*** Data shown Section Begins ***
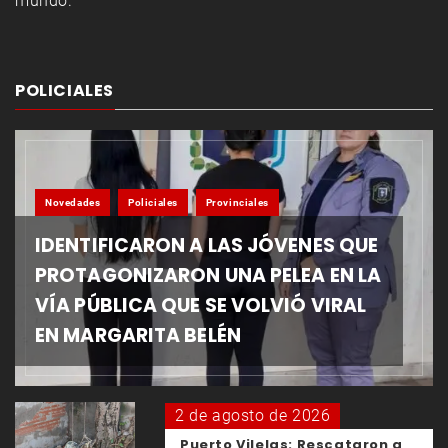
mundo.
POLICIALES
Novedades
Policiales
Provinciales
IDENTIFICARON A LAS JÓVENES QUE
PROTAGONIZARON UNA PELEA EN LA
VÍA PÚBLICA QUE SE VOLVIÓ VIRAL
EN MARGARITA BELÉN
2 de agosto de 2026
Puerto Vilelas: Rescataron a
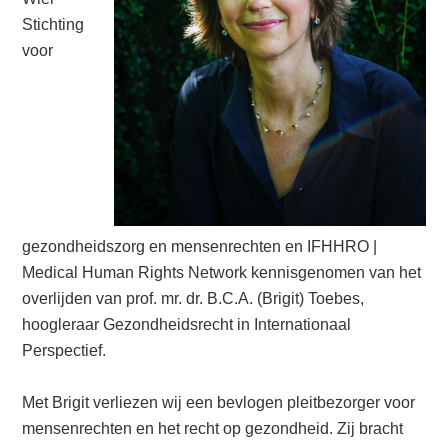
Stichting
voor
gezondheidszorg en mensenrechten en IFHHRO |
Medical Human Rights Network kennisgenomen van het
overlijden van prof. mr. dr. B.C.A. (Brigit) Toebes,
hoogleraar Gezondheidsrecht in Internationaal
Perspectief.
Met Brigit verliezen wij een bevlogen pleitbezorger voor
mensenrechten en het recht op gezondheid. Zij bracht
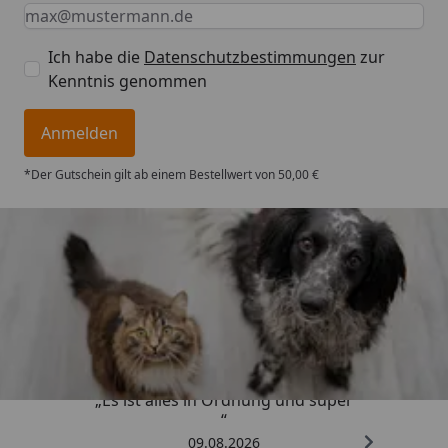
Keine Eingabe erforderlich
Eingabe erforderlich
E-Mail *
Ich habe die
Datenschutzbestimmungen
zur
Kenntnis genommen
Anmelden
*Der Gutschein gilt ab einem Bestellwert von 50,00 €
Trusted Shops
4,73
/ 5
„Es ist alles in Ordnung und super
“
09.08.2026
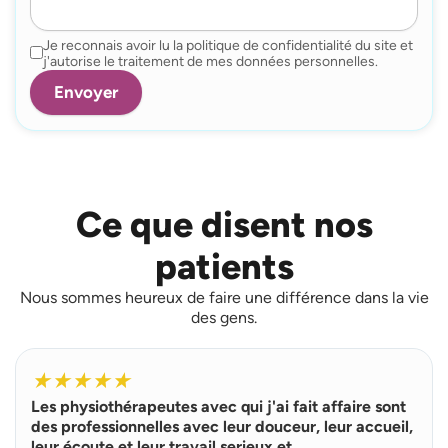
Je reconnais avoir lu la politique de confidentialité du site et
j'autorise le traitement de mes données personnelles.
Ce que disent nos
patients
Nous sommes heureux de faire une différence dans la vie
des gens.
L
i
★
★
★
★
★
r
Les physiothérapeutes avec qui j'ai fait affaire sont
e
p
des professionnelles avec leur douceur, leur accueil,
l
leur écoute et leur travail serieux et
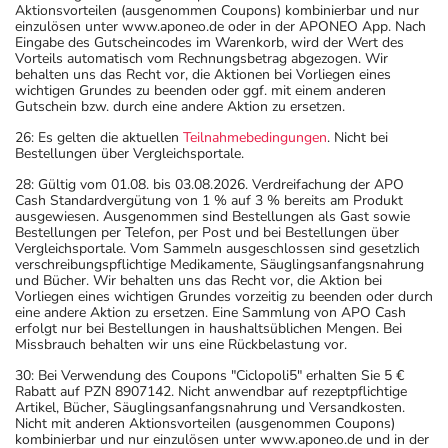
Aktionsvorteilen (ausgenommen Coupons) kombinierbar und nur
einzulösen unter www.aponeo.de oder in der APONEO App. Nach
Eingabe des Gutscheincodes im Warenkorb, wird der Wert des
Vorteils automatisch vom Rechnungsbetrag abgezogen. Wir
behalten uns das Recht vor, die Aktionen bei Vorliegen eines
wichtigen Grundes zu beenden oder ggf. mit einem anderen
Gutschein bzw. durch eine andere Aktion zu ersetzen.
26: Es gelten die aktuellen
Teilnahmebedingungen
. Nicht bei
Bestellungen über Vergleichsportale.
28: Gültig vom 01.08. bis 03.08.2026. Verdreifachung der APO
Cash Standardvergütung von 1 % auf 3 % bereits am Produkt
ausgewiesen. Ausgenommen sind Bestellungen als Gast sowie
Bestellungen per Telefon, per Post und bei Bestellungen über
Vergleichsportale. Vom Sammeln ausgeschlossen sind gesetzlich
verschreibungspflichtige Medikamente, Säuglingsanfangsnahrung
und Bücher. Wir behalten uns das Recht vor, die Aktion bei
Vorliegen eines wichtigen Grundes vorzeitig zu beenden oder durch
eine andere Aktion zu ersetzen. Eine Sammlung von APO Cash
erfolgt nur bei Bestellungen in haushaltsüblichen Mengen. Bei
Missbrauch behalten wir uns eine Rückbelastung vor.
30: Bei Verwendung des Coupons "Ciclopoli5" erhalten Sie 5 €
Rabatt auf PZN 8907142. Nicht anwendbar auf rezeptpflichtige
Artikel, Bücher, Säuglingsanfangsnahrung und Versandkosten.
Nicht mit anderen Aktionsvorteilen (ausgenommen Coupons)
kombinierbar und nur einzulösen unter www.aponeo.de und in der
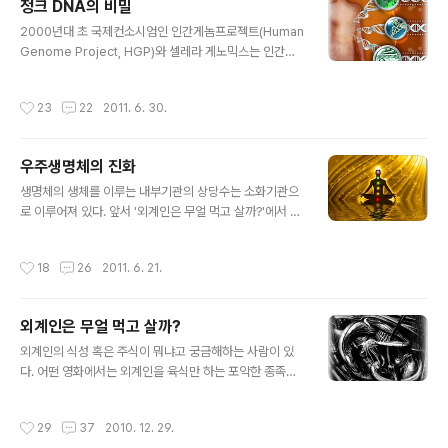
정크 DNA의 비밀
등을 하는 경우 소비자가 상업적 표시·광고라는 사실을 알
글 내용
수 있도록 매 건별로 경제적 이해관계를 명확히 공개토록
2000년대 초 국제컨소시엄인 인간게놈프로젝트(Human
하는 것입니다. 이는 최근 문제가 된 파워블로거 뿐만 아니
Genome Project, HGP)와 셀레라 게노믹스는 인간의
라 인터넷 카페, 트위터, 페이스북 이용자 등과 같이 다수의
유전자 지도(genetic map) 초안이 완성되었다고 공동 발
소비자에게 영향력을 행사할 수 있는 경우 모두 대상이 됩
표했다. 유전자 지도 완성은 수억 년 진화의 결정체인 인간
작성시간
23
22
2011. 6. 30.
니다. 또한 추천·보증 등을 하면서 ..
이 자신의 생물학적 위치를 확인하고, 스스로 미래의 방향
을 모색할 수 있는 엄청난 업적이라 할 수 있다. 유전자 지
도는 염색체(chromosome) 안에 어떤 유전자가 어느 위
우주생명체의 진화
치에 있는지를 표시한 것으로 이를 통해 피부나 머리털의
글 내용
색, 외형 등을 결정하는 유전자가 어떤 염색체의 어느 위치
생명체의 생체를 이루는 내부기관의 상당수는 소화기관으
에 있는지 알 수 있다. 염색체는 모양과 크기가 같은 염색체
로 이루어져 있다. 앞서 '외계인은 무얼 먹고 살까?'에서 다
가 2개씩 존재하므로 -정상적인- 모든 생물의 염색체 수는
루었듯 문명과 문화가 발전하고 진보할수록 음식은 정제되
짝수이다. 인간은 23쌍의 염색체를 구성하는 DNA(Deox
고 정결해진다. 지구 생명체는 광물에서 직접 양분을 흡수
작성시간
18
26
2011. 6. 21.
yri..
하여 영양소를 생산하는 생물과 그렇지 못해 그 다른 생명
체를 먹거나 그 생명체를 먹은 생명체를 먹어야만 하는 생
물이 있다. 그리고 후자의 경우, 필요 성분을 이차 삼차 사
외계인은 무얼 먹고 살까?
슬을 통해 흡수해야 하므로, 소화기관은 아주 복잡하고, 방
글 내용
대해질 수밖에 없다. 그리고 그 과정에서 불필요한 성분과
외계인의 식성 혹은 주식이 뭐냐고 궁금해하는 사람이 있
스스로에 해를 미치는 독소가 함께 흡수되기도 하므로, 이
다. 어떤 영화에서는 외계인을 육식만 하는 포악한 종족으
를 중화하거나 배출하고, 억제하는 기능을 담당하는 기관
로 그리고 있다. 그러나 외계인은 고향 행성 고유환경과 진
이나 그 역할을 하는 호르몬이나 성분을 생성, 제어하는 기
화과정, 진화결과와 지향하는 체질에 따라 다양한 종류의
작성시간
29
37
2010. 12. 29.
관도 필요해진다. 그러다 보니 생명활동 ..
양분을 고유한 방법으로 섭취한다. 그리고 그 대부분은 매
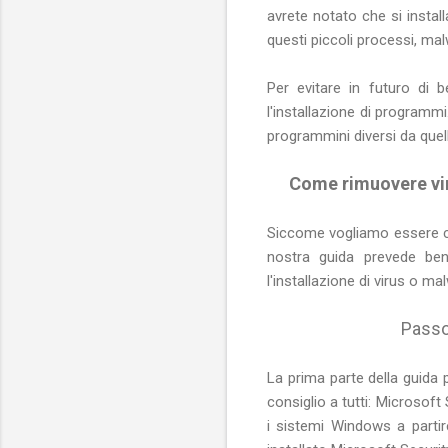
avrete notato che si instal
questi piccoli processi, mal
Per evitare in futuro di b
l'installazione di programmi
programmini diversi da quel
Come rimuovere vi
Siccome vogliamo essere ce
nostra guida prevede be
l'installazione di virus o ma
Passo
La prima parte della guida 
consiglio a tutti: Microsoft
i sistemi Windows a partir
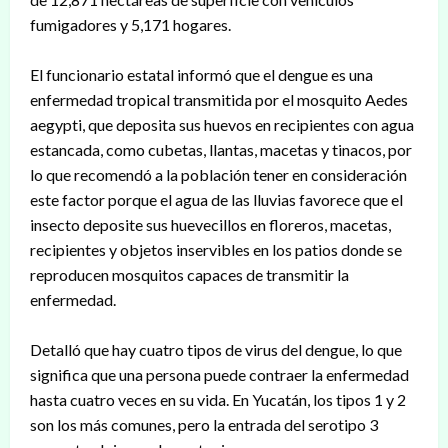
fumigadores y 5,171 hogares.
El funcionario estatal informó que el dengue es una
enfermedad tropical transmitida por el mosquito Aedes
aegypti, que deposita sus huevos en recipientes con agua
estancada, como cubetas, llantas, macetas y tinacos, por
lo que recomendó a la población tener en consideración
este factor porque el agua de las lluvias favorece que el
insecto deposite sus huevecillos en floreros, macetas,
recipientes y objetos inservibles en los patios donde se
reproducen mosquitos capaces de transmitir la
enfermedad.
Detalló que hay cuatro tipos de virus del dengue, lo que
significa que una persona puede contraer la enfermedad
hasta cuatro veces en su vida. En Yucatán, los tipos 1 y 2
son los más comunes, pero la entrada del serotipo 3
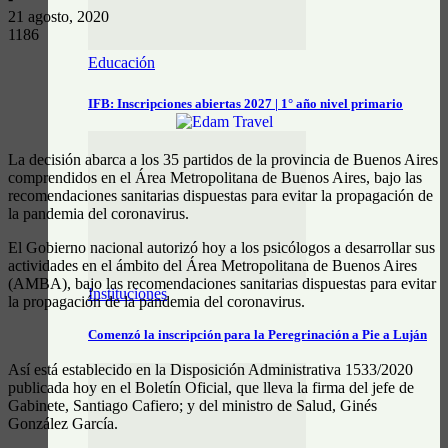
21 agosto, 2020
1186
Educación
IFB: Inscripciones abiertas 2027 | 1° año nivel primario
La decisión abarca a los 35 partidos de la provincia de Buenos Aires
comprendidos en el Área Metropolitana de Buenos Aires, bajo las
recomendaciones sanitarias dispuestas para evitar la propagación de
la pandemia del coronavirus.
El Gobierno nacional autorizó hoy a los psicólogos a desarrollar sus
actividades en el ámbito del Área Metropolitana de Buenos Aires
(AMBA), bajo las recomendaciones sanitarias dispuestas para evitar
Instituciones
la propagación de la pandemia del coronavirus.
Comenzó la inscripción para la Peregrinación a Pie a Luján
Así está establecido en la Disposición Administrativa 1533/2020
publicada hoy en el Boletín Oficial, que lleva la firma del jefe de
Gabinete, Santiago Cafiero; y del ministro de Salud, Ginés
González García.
*** Data shown Section Ends ***
■ **Activity**: Your job is to copy out every line from the records above that has the word "eines".

■ **Solution below**:
behalten uns das Recht vor, die Aktionen bei Vorliegen eines
Vorliegen eines wichtigen Grundes vorzeitig zu beenden oder durch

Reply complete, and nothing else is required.